§ Supplied passage
▼▼▼

# a couple new ones



## bassinjody (Aug 25, 2005)

i took a few weeks off from building cranks. hears a couple that i just finished,
one supposed to be a crappie one a craw pattern , one day ill get it right.















.


----------



## Swede (Jan 17, 2008)

Crappie would interest our perch here even other species too& the craw would the browns chow with delight
Both look great to me


----------



## whittler (Feb 10, 2008)

I must have missed something, what's not right? They look great to me


----------



## hazmail (Oct 26, 2007)

Thats the part of the addiction, we are never satisfied with what we do, it's never quite right, so on we go. Imagine what it would be like if we got it spot on first time *. They both look great to me, especially the Orange one, very natural color and both great finish. pete


----------



## etch (Oct 13, 2007)

awesome craw, love the way you did it

Etch


----------



## rjbass (Aug 1, 2007)

The craw rocks....nice, different side pattern and eyes.

Rod


----------



## bassinjody (Aug 25, 2005)

thanks for the complaments guys. every one i do i try to do better, i guess like haz said if you think it top notch i guess there aint no reason to do better.


----------



## vc1111 (Apr 13, 2004)

I like both of these. The graphics on the craw are really sharp.


----------



## TIGGER (Jan 17, 2006)

Dang Jody!!!!!!!!! Those look great!!!!!!! You definetly have your own style! I love that crawl. Man I can't wait till you get those out fishing!
John


----------



## fugarwi7 (Sep 20, 2006)

That craw is really cool...shouldn't you be holding it with chopsticks though?  
Nice work!!


----------

▲▲▲

§ What this task involves
Copy the crankbait thread starting with "## TIGGER (Jan" and going on through "(Sep 20, 2006)", and put "craw" in place of "crawl".

(Source records)
▼▼▼

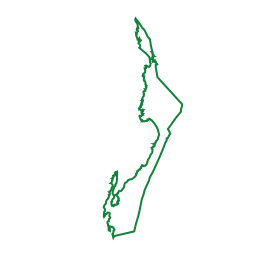 Aurora, Aurora, Philippines, rotated 156°
{"feature_id": "2640588B82822310999177", "entity_name": "Aurora", "entity_type": "district", "adm_level": 2, "iso_a3": "PHL", "parent_name": "Philippines", "parent_adm1": "Aurora", "projection": "orthographic", "projection_center": [121.871, 15.753], "detail": "fine", "context": "isolated", "style": "outline", "palette": "green", "viewbox_px": 256, "rotation_deg": 156, "n_neighbors": 0, "source": "geoboundaries", "source_scale": "gbopen_adm2", "svg_char_len": 5750}
<svg xmlns="http://www.w3.org/2000/svg" viewBox="0 0 256 256"><g transform="rotate(156 128 128)"><path d="M186.0,33.8L185.5,34.2L183.5,34.7L164.4,31.0L160.2,36.6L153.1,45.0L144.1,57.6L140.3,61.5L138.2,64.4L130.2,71.5L128.2,74.0L123.1,77.8L111.5,88.1L104.3,94.9L99.1,100.2L98.6,100.3L97.9,101.2L97.5,101.2L96.9,102.8L95.7,102.7L92.4,105.3L91.0,105.7L91.9,105.9L91.6,107.8L92.0,110.8L79.9,117.9L72.9,121.4L72.8,122.2L71.8,123.4L71.5,124.2L69.6,126.2L68.9,127.7L80.4,162.3L77.9,172.4L77.0,174.4L75.4,174.2L75.6,175.4L75.9,175.5L75.8,175.9L76.2,176.4L76.0,176.9L76.4,177.2L76.1,177.4L76.6,177.6L76.3,178.2L76.7,178.3L76.6,178.8L77.2,178.7L76.7,179.1L77.3,179.2L76.9,179.5L77.0,180.1L77.4,180.3L77.2,180.8L77.6,181.0L77.0,181.2L76.9,181.8L77.3,182.2L76.5,182.4L76.7,182.9L76.4,183.4L75.6,183.2L76.0,183.6L75.4,183.9L75.6,184.2L75.3,184.3L75.7,184.6L75.6,185.5L75.5,185.8L75.2,185.6L74.8,186.5L75.5,188.0L74.7,187.9L73.6,193.8L71.9,200.0L72.9,203.5L73.0,209.6L73.5,212.2L74.2,213.6L75.0,219.2L76.5,225.0L77.2,224.3L77.6,222.4L77.3,221.7L77.5,221.0L77.0,220.5L77.1,220.1L76.2,220.0L76.1,219.4L76.9,219.0L77.9,216.7L77.8,216.0L78.3,215.8L78.2,215.1L79.2,215.4L80.1,214.2L80.1,213.9L79.3,213.4L79.7,212.2L81.2,211.7L81.7,211.9L81.6,211.1L82.3,211.2L82.5,210.6L82.1,209.7L83.0,208.9L82.8,208.3L83.1,206.8L82.6,205.8L83.1,205.6L83.4,204.9L82.4,203.6L81.7,203.7L81.1,204.6L81.1,203.7L80.6,202.9L82.0,202.1L82.7,202.8L83.2,202.5L83.3,201.8L84.0,201.1L83.3,199.5L83.3,198.4L84.0,197.2L85.1,196.7L81.1,188.5L79.9,184.9L79.7,183.1L80.1,182.6L79.9,182.1L80.2,181.7L79.8,181.4L80.4,180.6L80.3,180.0L80.8,179.8L81.2,178.8L81.2,177.7L82.5,175.8L83.7,175.2L84.5,175.7L84.9,176.4L86.2,176.9L86.1,177.7L87.0,177.8L86.8,176.6L87.2,176.2L86.8,175.7L87.3,175.3L88.2,175.6L88.1,175.3L88.6,175.1L88.8,174.6L88.7,173.7L89.9,171.8L90.8,171.3L91.1,171.5L92.2,171.2L92.4,171.0L92.1,170.6L92.3,170.1L93.5,169.6L93.4,169.2L92.8,169.2L92.2,168.7L92.9,168.1L92.9,167.5L93.9,165.7L94.0,165.2L93.6,164.8L94.0,164.4L93.6,164.0L93.5,162.6L94.0,161.5L93.9,160.9L94.4,160.5L94.0,159.5L94.3,159.5L94.4,158.6L94.7,158.5L94.5,158.2L94.7,157.4L95.5,157.1L95.5,156.9L95.7,156.6L96.2,156.2L96.4,156.3L96.3,156.0L97.1,154.9L97.7,155.2L98.4,154.9L98.8,155.1L99.4,154.5L99.4,152.5L100.0,152.2L100.0,151.7L100.5,150.8L101.2,150.7L103.3,148.8L103.5,148.5L103.0,148.3L103.1,146.9L103.3,146.7L104.0,146.9L103.8,146.6L104.3,146.3L104.0,146.2L104.2,145.8L105.2,145.2L104.9,145.1L105.0,144.9L105.8,144.7L105.8,144.4L106.0,144.3L105.6,143.8L105.8,143.5L106.1,143.3L106.8,143.5L106.9,143.2L107.2,143.2L107.1,142.8L107.5,142.0L108.1,142.0L108.7,142.3L109.2,141.9L109.1,141.6L109.8,141.5L109.6,141.0L110.2,140.3L109.7,140.1L109.0,139.1L109.7,138.6L108.8,138.8L108.2,138.5L107.1,138.9L106.4,138.3L107.3,137.8L107.5,137.5L107.3,137.5L107.2,137.4L107.7,136.9L109.2,136.8L109.1,136.4L109.5,136.0L109.1,135.4L109.2,135.0L108.8,134.8L109.3,134.6L109.1,133.9L110.4,134.2L111.0,133.4L111.8,133.5L112.5,134.4L112.7,134.2L112.4,133.1L113.0,132.4L113.0,131.5L112.9,130.0L112.5,129.7L112.2,129.8L111.8,129.5L111.9,129.0L112.5,128.5L112.1,128.4L112.2,128.2L111.7,127.9L111.1,128.0L110.3,127.4L109.5,127.5L107.7,126.8L106.7,127.6L106.5,127.4L106.5,127.8L105.4,127.6L104.9,127.9L103.1,125.2L101.9,120.6L101.4,117.3L101.4,114.2L102.3,109.2L102.8,109.0L103.0,108.4L104.5,106.9L105.3,105.6L105.9,105.5L106.4,104.9L108.0,104.6L108.7,103.2L109.9,103.2L110.0,102.6L110.4,102.4L111.0,102.7L110.4,101.8L111.2,100.7L112.0,100.5L112.5,100.9L113.0,100.8L113.0,100.5L113.4,100.2L114.1,100.2L113.9,99.9L114.4,99.8L114.7,99.4L114.4,98.4L114.6,97.8L115.9,95.6L118.4,94.3L120.5,92.1L122.4,91.1L125.6,87.4L127.8,86.5L128.2,86.9L129.2,87.1L130.1,88.4L130.7,87.9L130.8,87.3L131.7,87.4L132.3,86.2L133.2,86.1L134.1,85.2L135.2,85.6L136.0,84.7L137.1,84.8L138.4,82.9L139.3,82.9L140.1,81.4L141.5,80.7L144.9,79.8L145.9,79.8L147.2,80.3L149.4,80.2L149.8,79.7L151.6,79.0L153.1,78.9L154.2,77.9L155.7,75.6L157.0,74.7L158.5,74.2L159.5,73.3L160.8,73.4L162.0,74.0L162.3,73.6L163.9,72.9L164.3,72.5L164.2,72.3L163.3,72.9L163.6,72.3L164.3,72.0L166.9,72.0L167.1,71.8L166.1,71.2L165.6,70.4L165.1,68.7L165.4,68.3L165.0,67.5L165.8,66.8L165.7,66.0L166.1,65.7L165.9,65.4L166.2,65.2L166.8,65.5L166.9,65.2L167.3,65.3L168.0,64.7L168.2,64.4L167.9,64.3L167.6,63.1L168.7,62.5L169.8,62.5L171.0,63.2L171.5,62.9L171.5,63.3L171.9,63.2L173.0,63.5L173.4,62.8L173.9,63.5L174.4,63.6L173.8,65.3L173.9,65.9L172.8,67.1L173.1,67.4L172.1,68.1L171.5,69.0L168.9,70.1L168.4,71.9L168.8,74.3L168.6,74.8L167.5,76.5L165.2,78.9L164.8,79.7L163.4,80.1L162.9,80.6L162.7,81.4L161.8,82.1L161.3,82.0L160.6,82.9L159.1,85.2L155.8,92.6L157.0,92.8L157.3,92.4L157.8,92.5L157.7,92.0L158.3,91.9L158.6,90.8L159.4,89.9L160.3,89.9L160.5,90.3L160.8,89.8L161.1,90.0L161.2,89.3L162.2,89.0L162.2,88.4L162.6,88.4L162.9,87.7L163.3,87.9L163.1,87.2L163.5,86.5L164.2,86.2L164.6,85.4L165.5,84.7L166.2,84.6L165.7,84.2L165.2,82.1L165.8,80.9L167.3,80.0L167.6,79.3L169.1,77.9L170.5,77.5L170.3,77.2L170.8,76.7L171.1,76.8L170.9,76.4L171.5,75.0L172.3,74.9L172.3,74.5L172.8,74.5L172.8,73.8L174.1,72.3L174.5,72.3L174.8,71.6L176.6,71.0L177.8,69.9L178.6,68.2L179.5,67.6L180.6,67.3L182.0,66.2L182.5,65.1L182.0,63.8L182.8,61.5L183.6,61.4L185.1,59.2L185.6,57.6L185.9,57.5L186.0,57.3L185.7,57.0L186.1,56.9L186.1,56.5L184.7,57.3L183.6,58.6L182.5,58.2L181.0,59.1L179.9,58.4L179.3,57.5L180.8,55.4L180.7,53.5L181.4,52.7L182.1,52.8L183.0,51.8L183.5,50.6L184.1,50.9L184.9,50.5L185.5,49.3L185.3,48.2L185.9,47.3L185.9,46.2L186.5,43.9L186.9,43.6L186.8,42.7L187.1,42.3L186.6,42.0L186.7,41.7L186.4,41.3L185.7,42.8L185.3,45.6L184.4,45.6L184.0,45.4L183.3,44.3L182.7,44.0L181.8,43.1L182.0,42.2L181.7,40.7L182.3,39.9L183.0,40.0L184.6,37.5L185.2,37.6L185.5,36.8L185.1,36.1L185.7,35.6L186.0,33.8Z" fill="none" stroke="#15803d" stroke-width="2"/></g></svg>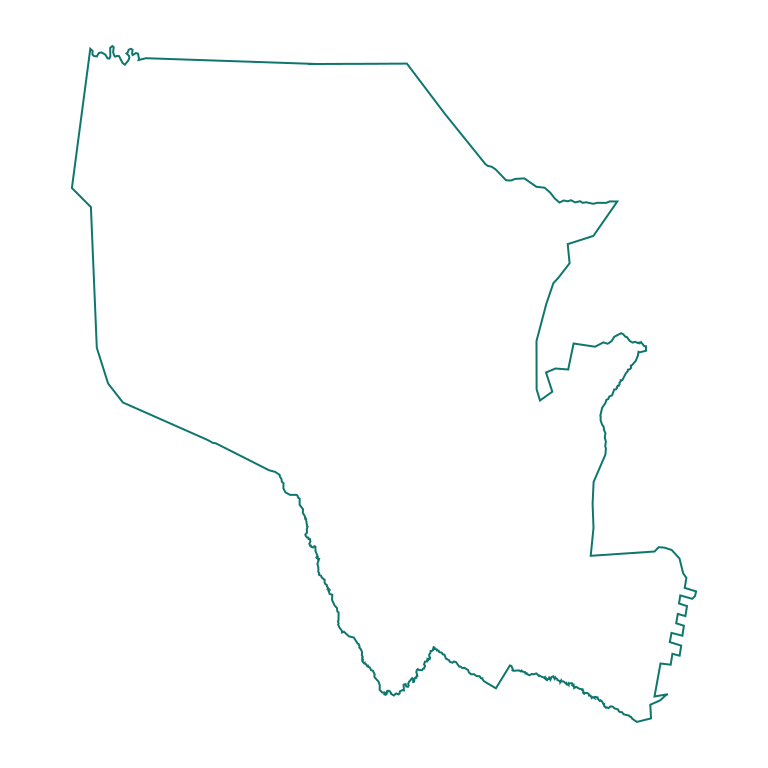 Chibombo, Central, Zambia
{"feature_id": "96606910B53104033004120", "entity_name": "Chibombo", "entity_type": "district", "adm_level": 2, "iso_a3": "ZMB", "parent_name": "Zambia", "parent_adm1": "Central", "projection": "equal_earth", "projection_center": [27.894, -14.857], "detail": "fine", "context": "isolated", "style": "outline", "palette": "teal", "viewbox_px": 768, "rotation_deg": 0, "n_neighbors": 0, "source": "geoboundaries", "source_scale": "gbopen_adm2", "svg_char_len": 6076}
<svg xmlns="http://www.w3.org/2000/svg" viewBox="0 0 768 768"><path d="M491.6,166.7L487.8,165.9L485.4,164.1L445.0,114.0L406.9,63.6L372.1,63.8L342.5,63.9L316.7,64.0L308.1,64.1L316.8,64.0L146.0,58.2L138.6,60.0L139.0,58.9L138.0,53.7L136.0,53.0L132.7,55.1L132.1,53.9L132.5,49.7L130.8,48.8L128.7,49.8L127.7,52.5L126.5,53.4L128.9,55.7L129.4,57.7L128.5,60.2L124.9,64.7L122.5,62.9L119.0,56.1L117.0,55.9L115.3,56.7L114.3,55.7L113.1,52.3L113.7,47.2L112.3,46.1L110.2,47.8L110.3,56.7L109.2,58.6L107.5,58.3L105.3,54.6L101.4,52.4L98.8,53.1L96.8,56.4L94.0,56.1L92.4,54.5L92.6,51.0L90.3,48.8L71.9,188.0L90.9,207.1L96.8,347.8L108.1,383.5L122.9,402.5L207.9,440.1L213.1,443.0L215.6,443.2L268.9,470.2L275.2,471.9L279.6,474.9L279.9,476.6L281.4,478.9L281.9,481.9L283.5,483.1L283.4,488.4L285.4,492.3L290.1,494.9L296.6,494.9L297.5,495.7L298.0,497.5L299.7,498.7L299.6,504.8L303.0,509.2L302.8,512.9L304.9,516.3L305.2,518.7L305.9,518.6L307.1,526.3L307.6,526.6L306.8,528.9L307.0,532.6L305.4,534.4L305.5,535.5L307.0,537.5L308.3,537.6L308.5,538.9L310.0,539.1L310.4,541.4L309.3,543.8L310.4,546.1L311.0,545.8L311.5,546.9L313.0,547.5L314.4,546.2L315.4,546.7L315.5,551.3L317.4,555.5L316.6,557.2L317.5,557.3L317.2,557.9L317.9,557.9L318.0,558.7L318.6,558.0L318.4,558.8L319.1,558.9L317.4,563.9L318.4,567.7L318.3,571.8L319.2,573.1L318.9,574.7L321.1,575.9L321.8,577.6L324.7,579.9L324.5,582.0L325.1,583.7L326.9,585.1L326.8,586.1L328.0,587.9L327.6,588.9L328.6,589.0L328.4,590.2L329.5,590.2L328.8,591.5L329.7,594.0L332.3,594.7L332.0,599.9L334.7,605.7L336.9,607.9L337.4,611.6L338.6,612.4L338.5,620.5L337.9,621.3L338.6,623.3L338.1,624.6L339.5,627.7L341.8,630.6L342.1,632.5L343.9,631.7L349.0,636.4L353.8,637.5L357.6,643.6L358.5,643.9L359.6,646.5L359.3,647.6L360.7,649.0L362.1,652.1L361.8,655.2L362.7,656.7L362.4,659.4L363.0,659.9L362.6,660.5L362.2,659.9L362.2,660.7L363.8,663.1L364.6,662.8L364.5,663.5L366.3,664.4L366.9,665.8L368.0,665.7L368.1,666.8L369.8,667.4L371.1,670.2L372.8,670.6L374.7,674.5L374.3,676.1L374.7,677.4L378.6,681.7L379.8,685.4L379.6,689.7L381.6,692.0L382.7,692.7L384.4,692.4L385.0,693.0L384.4,694.4L385.5,694.8L386.3,694.4L386.0,693.6L386.9,691.6L387.4,692.1L387.6,690.9L389.4,690.9L390.9,692.7L390.9,693.7L393.8,695.5L396.2,693.4L398.5,694.4L399.6,693.4L399.8,691.5L402.4,690.1L403.9,690.4L403.6,684.7L405.6,684.1L406.3,686.5L408.0,686.8L408.7,685.3L408.2,683.6L408.9,682.0L412.1,678.2L413.0,679.3L413.2,682.0L414.1,681.7L414.5,678.3L416.1,677.9L415.8,677.3L417.4,676.0L416.8,675.2L417.1,674.6L416.3,672.1L416.8,670.2L417.7,669.1L419.2,670.1L422.0,670.2L423.1,668.6L424.0,668.6L425.1,665.8L424.0,664.5L425.0,661.6L426.9,661.5L427.4,659.1L428.3,660.0L429.0,658.6L429.7,659.0L430.1,657.7L429.2,656.0L429.3,654.4L430.3,653.1L430.7,651.0L431.8,651.0L433.6,649.6L433.1,648.9L433.6,647.2L434.6,647.6L434.7,648.8L436.9,649.5L436.9,650.5L438.7,650.7L439.3,652.2L441.7,652.6L442.7,654.3L444.5,654.7L445.9,658.6L449.2,660.3L449.8,661.9L452.5,662.7L454.0,661.5L456.0,662.1L459.2,666.6L460.8,666.7L462.4,668.1L464.4,667.8L468.1,670.1L468.9,672.4L471.1,674.3L474.0,674.2L476.4,676.0L479.7,676.3L480.8,678.1L482.4,678.3L482.4,679.2L484.1,681.3L495.9,688.3L509.9,665.5L511.4,666.0L512.8,669.3L512.4,670.2L513.3,670.8L518.9,670.4L520.8,671.4L521.6,670.6L522.3,671.5L525.1,672.2L525.4,673.5L526.7,673.2L527.2,674.3L529.6,675.2L532.0,673.9L533.4,674.4L536.3,673.4L538.7,675.5L538.3,676.5L539.1,675.8L539.4,676.6L539.5,675.8L544.0,677.6L544.7,677.2L544.6,678.2L546.1,679.5L546.4,678.6L547.3,679.7L547.5,679.1L548.9,679.0L549.1,678.1L550.0,679.3L550.0,678.1L550.8,678.8L551.5,677.1L553.3,676.3L554.6,678.9L555.2,677.9L555.4,678.8L555.6,678.1L557.2,678.9L557.5,680.2L560.0,681.0L560.2,682.3L561.2,680.4L561.6,681.4L563.7,681.5L565.7,683.4L566.4,682.9L566.9,684.6L568.3,684.7L568.6,683.9L568.8,684.4L569.0,683.4L571.9,683.2L572.5,683.7L572.2,685.4L573.2,685.9L573.7,685.4L573.9,686.8L574.5,686.9L574.3,687.9L576.3,686.9L577.3,687.5L577.4,686.9L577.7,687.9L579.5,688.8L582.5,689.3L582.3,690.3L583.2,690.6L583.5,691.9L583.0,692.8L584.2,693.7L584.8,693.0L587.4,693.1L588.8,694.0L589.0,695.6L590.6,695.6L591.7,698.0L592.8,697.0L594.5,698.1L594.3,697.2L594.8,696.8L597.6,697.4L597.5,698.7L598.2,698.8L598.8,700.1L599.9,701.0L600.6,700.3L602.1,701.5L603.8,704.8L604.2,704.5L604.2,706.2L606.1,707.8L606.8,707.3L608.6,708.1L610.5,706.3L613.0,706.8L614.3,708.3L618.3,709.6L618.5,710.8L619.6,711.9L622.0,712.2L623.6,714.3L629.2,715.6L629.6,716.5L631.1,716.9L632.3,718.8L636.9,721.9L651.0,718.4L650.3,704.7L660.1,700.4L665.9,695.1L667.9,694.2L654.5,696.5L660.5,663.5L670.7,664.7L672.4,653.8L679.6,655.7L681.2,645.6L669.8,642.1L671.5,632.9L682.4,635.7L683.9,625.7L676.2,623.3L677.8,613.9L685.4,616.1L687.0,606.1L679.0,603.5L680.3,595.4L692.3,598.8L695.0,596.1L696.1,591.4L684.7,587.9L686.4,577.9L683.2,573.4L679.5,558.5L671.7,550.0L664.3,547.6L658.6,547.2L654.6,551.5L590.7,555.8L593.5,527.9L592.6,503.8L593.6,482.0L605.4,454.6L605.9,448.5L605.2,445.9L605.9,441.8L604.8,437.6L605.4,433.1L604.0,430.0L603.7,426.9L602.1,424.6L600.6,420.3L600.7,416.6L600.3,415.9L602.1,407.9L605.4,403.0L606.4,399.8L608.3,399.0L609.3,396.5L612.1,395.3L614.2,389.5L615.9,389.4L617.0,388.2L616.8,387.4L617.7,385.7L618.7,385.9L619.6,384.1L619.4,382.9L620.8,381.1L620.6,380.3L622.4,380.0L625.9,373.2L627.7,371.3L627.9,369.7L629.8,369.3L631.1,367.8L630.8,365.6L631.9,365.2L635.7,360.9L637.9,355.6L638.5,351.8L639.8,352.3L646.1,350.7L645.9,346.2L644.3,346.2L641.0,342.1L639.7,343.3L638.9,342.5L638.0,343.1L635.0,341.8L632.7,342.6L629.8,341.0L626.8,337.0L625.5,336.8L623.2,334.2L621.1,333.2L614.2,336.8L611.7,341.0L608.7,343.2L607.4,343.7L603.4,342.4L595.1,346.7L573.6,343.5L568.2,369.5L555.5,368.5L546.0,372.5L552.3,391.7L540.0,400.5L536.6,389.3L536.5,341.0L546.3,303.9L553.4,283.1L558.2,278.0L569.6,263.2L567.7,244.1L593.4,235.9L617.3,201.5L609.8,201.4L606.0,202.9L597.5,202.8L593.0,203.8L586.4,202.3L582.6,202.8L580.1,201.2L575.2,202.4L570.9,200.2L567.9,201.3L563.8,200.5L559.4,202.5L554.8,198.5L550.3,192.7L544.6,187.7L536.4,186.8L524.4,178.4L515.3,178.9L511.0,180.5L506.1,180.3L495.5,169.3L491.6,166.7Z" fill="none" stroke="#0f766e" stroke-width="2"/></svg>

▲▲▲

§ Response to the exercise
## TIGGER (Jan 17, 2006)

Dang Jody!!!!!!!!! Those look great!!!!!!! You definetly have your own style! I love that craw. Man I can't wait till you get those out fishing!
John


----------



## fugarwi7 (Sep 20, 2006)